Comment by androiddrew

25 days ago

Now all we need is better support for AMD gpus, both CDNA and RDNA types

6 comments

androiddrew

ZLUDA implements CUDA on top of AMD ROCm - they are explicitly targetting vLLM as their PyTorch compatibility test: https://vosen.github.io/ZLUDA/blog/zluda-update-q4-2025/#pyt...

(PyTorch does also support ROCm generally, it shows up as a CUDA device.)

ikari_pl 25 days ago
I feel like these technologies are named by the Polish at the companies. "CUDA" means "WONDERS" and "ZŁUDA" would be an "ILLUSION".
- Gracana 25 days ago
  
  ZLUDA was definitely intentional: https://github.com/vosen/ZLUDA/discussions/192

sofixa 25 days ago

You can run vLLM with AMD GPUs supported by ROCm: https://rocm.docs.amd.com/en/latest/how-to/rocm-for-ai/infer...

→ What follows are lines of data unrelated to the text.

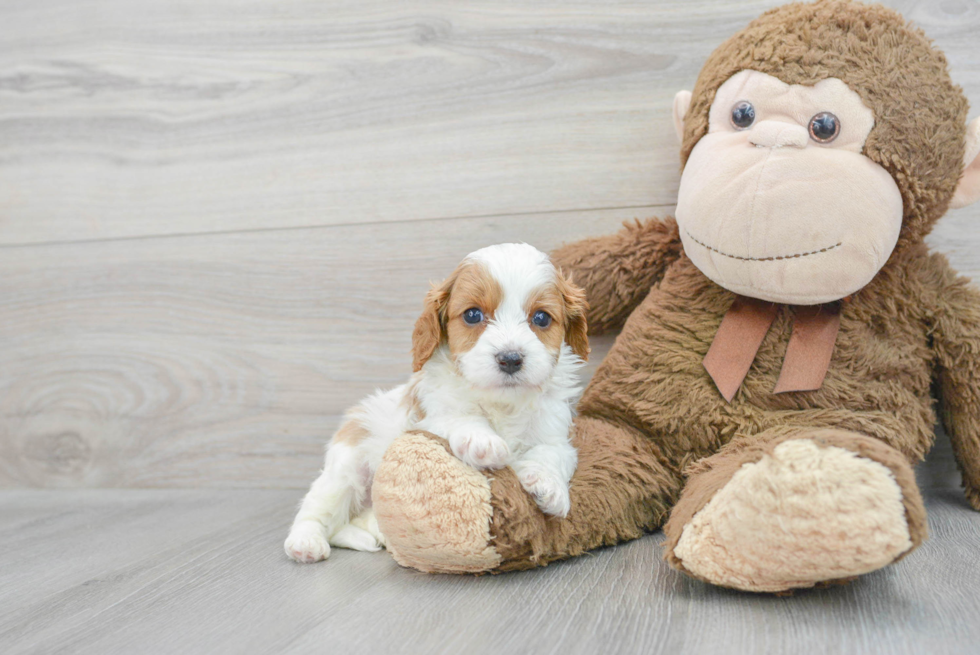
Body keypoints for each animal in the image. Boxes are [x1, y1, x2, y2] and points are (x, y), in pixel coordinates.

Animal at [284, 242, 588, 564]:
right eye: (472, 315)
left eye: (541, 318)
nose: (510, 358)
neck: (501, 401)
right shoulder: (430, 415)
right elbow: (459, 416)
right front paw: (482, 441)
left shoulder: (555, 432)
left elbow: (552, 453)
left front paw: (549, 486)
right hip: (346, 467)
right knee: (318, 510)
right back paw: (305, 542)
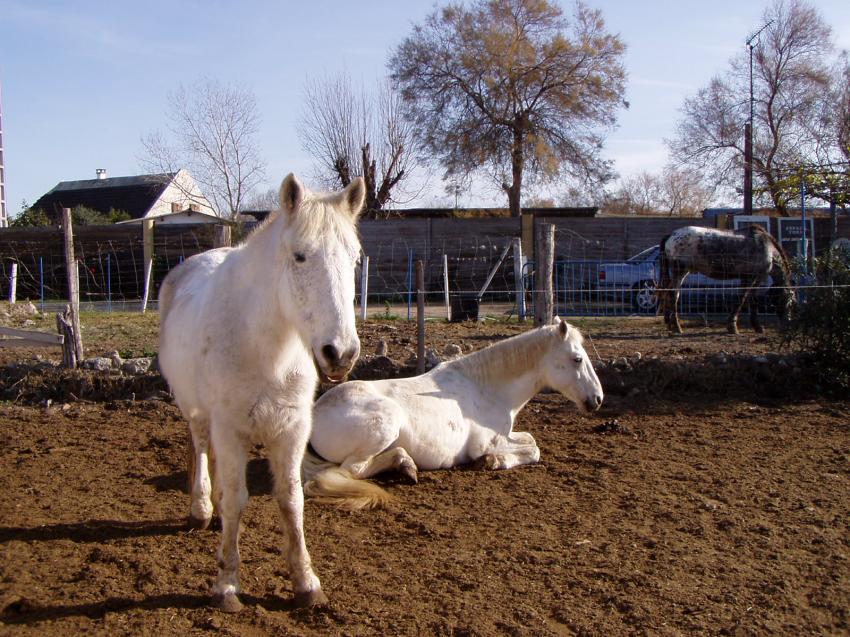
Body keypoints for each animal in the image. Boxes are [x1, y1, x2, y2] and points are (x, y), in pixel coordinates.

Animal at [158, 173, 365, 612]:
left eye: (355, 259)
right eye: (300, 256)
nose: (340, 353)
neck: (265, 347)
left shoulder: (291, 430)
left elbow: (290, 500)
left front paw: (306, 584)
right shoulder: (230, 429)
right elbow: (238, 500)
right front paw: (227, 585)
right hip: (196, 411)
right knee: (200, 448)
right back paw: (201, 509)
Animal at [303, 318, 604, 510]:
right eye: (577, 359)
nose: (597, 399)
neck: (486, 388)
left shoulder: (507, 434)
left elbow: (530, 439)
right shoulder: (485, 443)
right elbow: (534, 450)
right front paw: (493, 461)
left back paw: (405, 464)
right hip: (385, 423)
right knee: (352, 470)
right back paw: (406, 466)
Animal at [658, 225, 794, 335]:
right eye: (789, 301)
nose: (788, 324)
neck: (766, 247)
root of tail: (672, 235)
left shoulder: (749, 278)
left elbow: (749, 299)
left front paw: (756, 326)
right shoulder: (753, 278)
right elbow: (743, 299)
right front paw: (733, 327)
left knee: (668, 292)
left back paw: (670, 325)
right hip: (680, 272)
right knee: (674, 295)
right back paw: (677, 327)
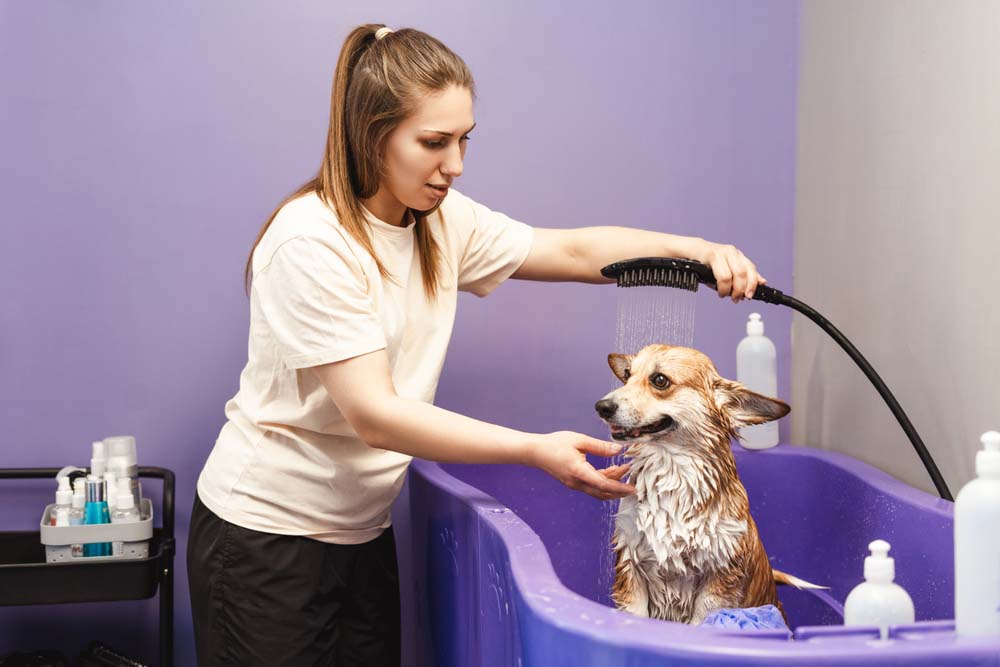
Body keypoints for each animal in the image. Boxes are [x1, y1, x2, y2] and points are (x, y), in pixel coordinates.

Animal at [592, 344, 820, 628]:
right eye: (627, 374)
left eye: (659, 380)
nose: (601, 406)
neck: (672, 474)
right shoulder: (631, 566)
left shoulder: (718, 580)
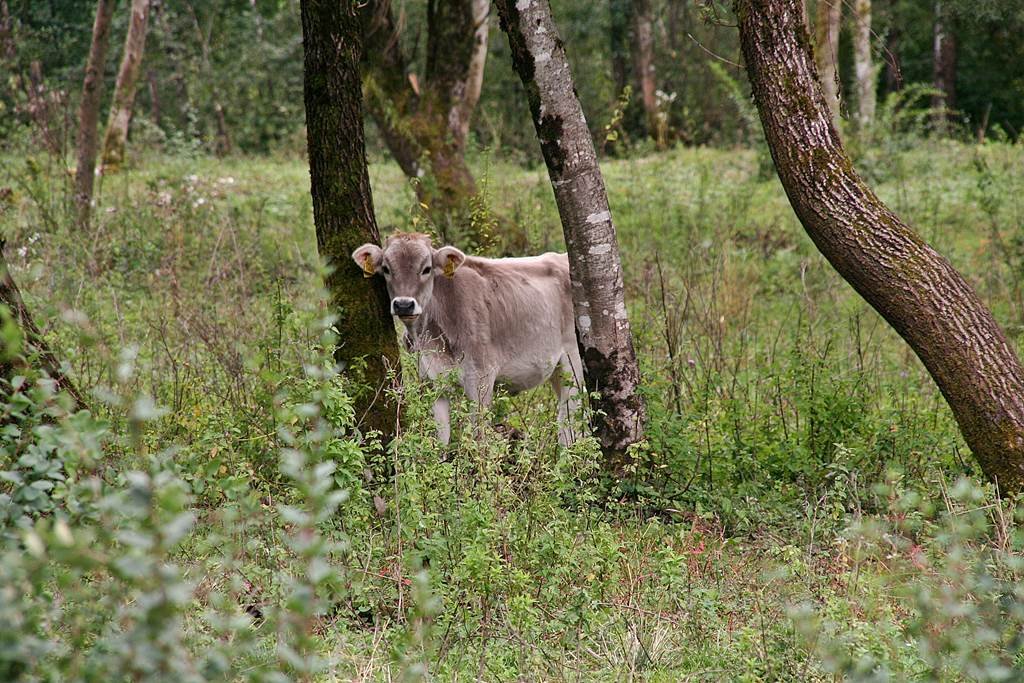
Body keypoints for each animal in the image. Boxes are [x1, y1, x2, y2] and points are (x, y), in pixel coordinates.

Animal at [352, 232, 581, 446]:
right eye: (386, 269)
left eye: (426, 269)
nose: (404, 305)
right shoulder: (431, 382)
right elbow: (442, 439)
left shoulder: (481, 377)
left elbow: (478, 438)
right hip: (557, 371)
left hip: (573, 364)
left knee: (569, 421)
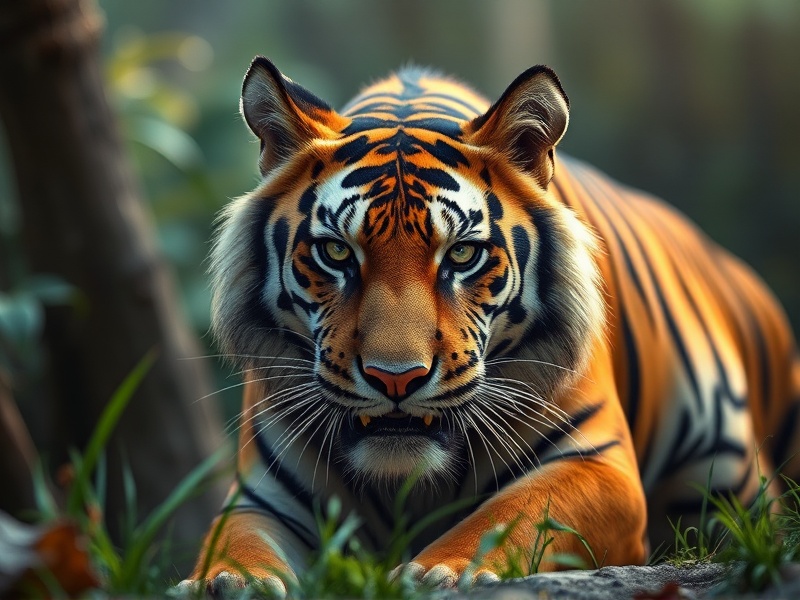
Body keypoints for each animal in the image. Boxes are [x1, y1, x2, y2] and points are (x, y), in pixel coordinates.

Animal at [180, 57, 800, 596]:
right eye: (336, 252)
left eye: (461, 255)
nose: (396, 379)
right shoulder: (261, 499)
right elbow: (232, 543)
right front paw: (228, 582)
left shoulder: (598, 464)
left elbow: (512, 514)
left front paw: (439, 571)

However from experience with an AMD Strix Halo, a couple of caveats: it's drastically slower than Ollama (tested over a few weeks, always using the official AMD vLLM nightly releases), and not all GPUs were supported for all models (but that has been fixed).

bildung 25 days ago
vLLM ususally only plays out its strength when serving multiple users in parallel, in contrast to llama.cpp (Ollama is a wrapper around llama.cpp).
If you want more performance, you could try running llama.cpp directly or use the prebuilt lemonade nightlies.
- sofixa 25 days ago
  
  But vLLM was half the t/s of Ollama, so something was obviously not ok.